While a cash transaction, strictly speaking, costs the consumer no more than the price of the product purchased, the same cannot be said for the merchant selling the product. Counting and transporting the cash to the bank takes time – and, as is well known, time is money. Add to that the cost of printing cash – i.e. buying the ink, depreciation of the machines, technological advances to counter counterfeiting – and "the price of a cash transaction is likely to be around 30 cents", according to Nicole Leyre. "The production costs for a batch of 1,000 bank notes is between 40 and 60 euros on average, with some notes more complicated to produce than others due to the integrated security features."
A card transaction, on the other hand, is always subject to a fee, which is generally passed on to the consumer via the price of a product or service. This "invisible tax" can amount to between 3% and 7%. Although these fees tend to be lower for debit than for credit cards, the costs remain the same at about 3 Swiss francs per transaction. This is why going from physical to purely digital is not necessarily cheaper.
Will mobile payment solutions not put paid to all other means of payment?
"I don't think so," says Thierry Kneissler. "Paying via your smartphone will just become just another way of executing transactions. However, if people use the app simply as a substitute for e-banking or their wallets, its only added value is to make payments easier. So we need to offer additional services, which is something we are working on all the time. This is why innovation is a priority for us."
"Don't forget that in Switzerland, more than 99% of people have a bank account. Half the world's population doesn't," adds Nicole Leyre. "This is why cash will remain one of several payment methods, as will mobile payment."

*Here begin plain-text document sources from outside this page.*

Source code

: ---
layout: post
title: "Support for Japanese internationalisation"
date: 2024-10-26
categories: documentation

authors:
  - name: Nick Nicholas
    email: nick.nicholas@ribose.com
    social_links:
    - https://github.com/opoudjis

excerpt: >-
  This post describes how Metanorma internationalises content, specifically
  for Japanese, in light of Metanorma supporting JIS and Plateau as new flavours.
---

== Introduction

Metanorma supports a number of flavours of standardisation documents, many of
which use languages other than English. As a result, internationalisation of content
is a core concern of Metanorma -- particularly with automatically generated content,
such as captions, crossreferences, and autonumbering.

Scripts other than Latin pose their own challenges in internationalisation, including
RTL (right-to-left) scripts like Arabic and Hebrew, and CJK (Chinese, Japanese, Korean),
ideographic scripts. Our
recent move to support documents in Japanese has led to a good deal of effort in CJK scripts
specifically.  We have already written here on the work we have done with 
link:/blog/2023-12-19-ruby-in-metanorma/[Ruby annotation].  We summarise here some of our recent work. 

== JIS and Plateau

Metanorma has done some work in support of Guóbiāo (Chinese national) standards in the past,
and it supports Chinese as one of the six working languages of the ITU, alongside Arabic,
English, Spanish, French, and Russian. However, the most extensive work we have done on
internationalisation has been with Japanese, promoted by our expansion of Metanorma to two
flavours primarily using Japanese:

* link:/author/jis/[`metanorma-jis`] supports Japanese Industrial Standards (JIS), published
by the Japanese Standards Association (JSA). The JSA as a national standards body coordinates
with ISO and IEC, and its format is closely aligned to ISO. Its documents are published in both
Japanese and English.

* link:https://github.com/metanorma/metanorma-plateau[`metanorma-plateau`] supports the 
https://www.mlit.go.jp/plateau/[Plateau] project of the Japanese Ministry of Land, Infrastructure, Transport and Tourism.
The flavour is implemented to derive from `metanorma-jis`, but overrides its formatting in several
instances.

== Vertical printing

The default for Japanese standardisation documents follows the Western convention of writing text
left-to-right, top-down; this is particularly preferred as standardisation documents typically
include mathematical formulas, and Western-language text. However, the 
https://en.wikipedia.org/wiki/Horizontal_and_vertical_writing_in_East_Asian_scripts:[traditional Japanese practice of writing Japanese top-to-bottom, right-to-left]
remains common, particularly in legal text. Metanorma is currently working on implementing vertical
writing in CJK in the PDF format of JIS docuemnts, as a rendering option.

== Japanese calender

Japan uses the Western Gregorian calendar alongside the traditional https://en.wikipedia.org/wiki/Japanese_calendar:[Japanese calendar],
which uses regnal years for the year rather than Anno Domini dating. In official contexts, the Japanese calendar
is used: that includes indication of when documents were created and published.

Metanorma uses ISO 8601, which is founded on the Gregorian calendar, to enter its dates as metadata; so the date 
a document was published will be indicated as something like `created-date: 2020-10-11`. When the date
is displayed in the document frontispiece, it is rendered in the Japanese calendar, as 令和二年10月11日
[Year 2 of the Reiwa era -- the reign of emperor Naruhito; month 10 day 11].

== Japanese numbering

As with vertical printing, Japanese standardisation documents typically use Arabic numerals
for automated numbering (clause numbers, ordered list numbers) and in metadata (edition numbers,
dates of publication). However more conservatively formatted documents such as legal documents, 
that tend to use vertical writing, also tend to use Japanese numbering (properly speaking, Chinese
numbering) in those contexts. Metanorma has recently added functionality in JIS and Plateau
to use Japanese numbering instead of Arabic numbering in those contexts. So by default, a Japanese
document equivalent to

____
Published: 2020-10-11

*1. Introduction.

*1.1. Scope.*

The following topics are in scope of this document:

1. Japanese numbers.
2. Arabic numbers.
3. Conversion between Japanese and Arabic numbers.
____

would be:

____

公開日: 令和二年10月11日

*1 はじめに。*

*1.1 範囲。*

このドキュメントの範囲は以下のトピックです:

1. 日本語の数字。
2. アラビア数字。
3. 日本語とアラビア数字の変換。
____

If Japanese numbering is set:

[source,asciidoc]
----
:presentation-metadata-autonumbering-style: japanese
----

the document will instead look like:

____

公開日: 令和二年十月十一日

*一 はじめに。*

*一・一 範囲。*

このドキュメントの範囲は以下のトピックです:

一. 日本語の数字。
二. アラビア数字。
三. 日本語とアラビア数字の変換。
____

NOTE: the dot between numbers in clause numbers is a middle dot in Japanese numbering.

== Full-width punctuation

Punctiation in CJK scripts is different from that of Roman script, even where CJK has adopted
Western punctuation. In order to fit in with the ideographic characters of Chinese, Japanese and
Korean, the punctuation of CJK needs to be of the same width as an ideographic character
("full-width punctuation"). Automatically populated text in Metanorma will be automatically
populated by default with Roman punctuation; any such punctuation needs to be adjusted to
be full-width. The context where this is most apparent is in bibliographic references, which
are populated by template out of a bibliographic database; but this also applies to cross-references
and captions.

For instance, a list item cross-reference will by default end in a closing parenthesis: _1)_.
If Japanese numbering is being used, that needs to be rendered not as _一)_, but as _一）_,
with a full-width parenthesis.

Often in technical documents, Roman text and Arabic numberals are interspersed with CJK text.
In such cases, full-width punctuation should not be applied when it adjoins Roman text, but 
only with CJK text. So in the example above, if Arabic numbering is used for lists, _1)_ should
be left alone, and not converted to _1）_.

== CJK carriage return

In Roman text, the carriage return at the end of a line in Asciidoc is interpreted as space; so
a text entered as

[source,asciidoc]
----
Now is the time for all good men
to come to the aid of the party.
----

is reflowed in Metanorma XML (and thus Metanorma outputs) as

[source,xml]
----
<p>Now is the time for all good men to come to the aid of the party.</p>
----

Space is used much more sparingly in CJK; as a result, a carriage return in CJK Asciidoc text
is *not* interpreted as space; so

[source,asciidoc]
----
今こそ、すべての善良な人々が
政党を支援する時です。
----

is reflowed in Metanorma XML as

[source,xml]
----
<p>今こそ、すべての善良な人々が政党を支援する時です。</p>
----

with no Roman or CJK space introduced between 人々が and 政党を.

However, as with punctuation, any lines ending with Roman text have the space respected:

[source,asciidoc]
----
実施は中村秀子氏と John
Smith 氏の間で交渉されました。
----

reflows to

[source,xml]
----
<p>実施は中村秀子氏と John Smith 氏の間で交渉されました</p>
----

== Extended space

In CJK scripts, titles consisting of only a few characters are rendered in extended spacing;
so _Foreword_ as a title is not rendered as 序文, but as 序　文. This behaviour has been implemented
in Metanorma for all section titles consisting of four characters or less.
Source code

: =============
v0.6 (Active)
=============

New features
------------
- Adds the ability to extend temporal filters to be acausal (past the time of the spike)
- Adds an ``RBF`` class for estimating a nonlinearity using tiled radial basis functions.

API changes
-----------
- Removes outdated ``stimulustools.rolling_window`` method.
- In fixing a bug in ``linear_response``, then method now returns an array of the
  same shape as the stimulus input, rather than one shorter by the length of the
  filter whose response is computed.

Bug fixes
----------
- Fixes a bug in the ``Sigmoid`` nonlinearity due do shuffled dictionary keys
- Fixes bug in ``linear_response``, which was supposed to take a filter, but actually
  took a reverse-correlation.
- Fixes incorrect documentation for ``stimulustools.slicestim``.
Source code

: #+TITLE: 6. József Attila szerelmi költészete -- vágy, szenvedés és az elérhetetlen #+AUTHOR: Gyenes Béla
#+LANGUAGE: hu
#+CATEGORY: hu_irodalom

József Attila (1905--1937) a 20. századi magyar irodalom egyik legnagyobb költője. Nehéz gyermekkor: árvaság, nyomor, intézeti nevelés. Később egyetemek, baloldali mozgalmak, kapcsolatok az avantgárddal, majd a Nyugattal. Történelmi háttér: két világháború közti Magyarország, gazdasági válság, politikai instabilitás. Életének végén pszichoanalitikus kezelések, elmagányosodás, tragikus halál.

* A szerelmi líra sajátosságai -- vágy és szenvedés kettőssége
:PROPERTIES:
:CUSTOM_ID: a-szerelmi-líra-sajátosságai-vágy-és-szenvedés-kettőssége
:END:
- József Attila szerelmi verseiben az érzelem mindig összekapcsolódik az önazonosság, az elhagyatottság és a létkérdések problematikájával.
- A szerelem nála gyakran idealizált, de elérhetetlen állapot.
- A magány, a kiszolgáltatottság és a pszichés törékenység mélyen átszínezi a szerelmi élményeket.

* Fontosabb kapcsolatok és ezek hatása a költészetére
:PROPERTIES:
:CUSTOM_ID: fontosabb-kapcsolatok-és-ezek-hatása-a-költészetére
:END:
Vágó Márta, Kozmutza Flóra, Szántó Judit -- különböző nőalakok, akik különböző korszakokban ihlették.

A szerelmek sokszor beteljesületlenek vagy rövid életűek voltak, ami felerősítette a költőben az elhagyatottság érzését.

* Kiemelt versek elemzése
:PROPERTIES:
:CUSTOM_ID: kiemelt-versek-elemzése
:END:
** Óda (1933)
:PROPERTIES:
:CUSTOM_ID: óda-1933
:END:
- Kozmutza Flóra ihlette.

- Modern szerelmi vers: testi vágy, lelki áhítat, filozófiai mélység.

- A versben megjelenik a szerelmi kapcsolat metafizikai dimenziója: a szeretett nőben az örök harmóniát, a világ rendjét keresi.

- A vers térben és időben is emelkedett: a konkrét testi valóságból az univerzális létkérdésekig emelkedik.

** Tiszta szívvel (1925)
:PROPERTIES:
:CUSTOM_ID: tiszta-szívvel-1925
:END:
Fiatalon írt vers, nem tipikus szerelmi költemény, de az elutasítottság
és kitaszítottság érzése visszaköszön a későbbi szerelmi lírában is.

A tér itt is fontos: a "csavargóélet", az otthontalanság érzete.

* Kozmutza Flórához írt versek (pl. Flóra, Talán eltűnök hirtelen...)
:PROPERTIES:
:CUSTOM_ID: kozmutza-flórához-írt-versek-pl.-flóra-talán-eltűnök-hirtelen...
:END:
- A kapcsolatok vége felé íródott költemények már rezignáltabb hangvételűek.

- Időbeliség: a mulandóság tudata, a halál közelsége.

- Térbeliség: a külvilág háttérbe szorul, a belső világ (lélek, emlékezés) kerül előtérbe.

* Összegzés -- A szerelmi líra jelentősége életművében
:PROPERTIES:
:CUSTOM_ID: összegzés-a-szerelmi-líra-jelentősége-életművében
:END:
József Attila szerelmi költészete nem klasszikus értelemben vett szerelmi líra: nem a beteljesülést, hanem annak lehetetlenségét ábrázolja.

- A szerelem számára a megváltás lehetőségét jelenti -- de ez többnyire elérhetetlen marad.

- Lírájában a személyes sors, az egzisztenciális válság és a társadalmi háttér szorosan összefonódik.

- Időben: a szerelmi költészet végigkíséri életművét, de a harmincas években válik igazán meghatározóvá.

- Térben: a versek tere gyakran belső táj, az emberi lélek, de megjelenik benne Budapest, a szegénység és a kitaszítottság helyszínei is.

Moreover, the multitude of players in the mobile payment market – mostly network operators – entails certain risks since they provide financial services outside the banking sector. "While transactions linked to a bank account can be retraced, those executed via other channels cannot be monitored, namely by central banks. They can also be discriminatory. In Africa, for instance, where the mobile payment market is developing rapidly, sellers and buyers can only complete transactions if they are with the same network operator." This is limiting the possibilities rather than expanding them.
And the winner is...
"Hard currency has been around for more than 2,500 years. It will without a doubt continue to exist, albeit in other shapes or forms," concludes Gero Jung. In this merciless war between physical and digital money, we can see a certain degree of rivalry between traditional banks and the fintech sector. However, both sides would no doubt have more to gain from collaborating peacefully than from competing. Physical and digital money are therefore likely to continue to coexist for a long time to come.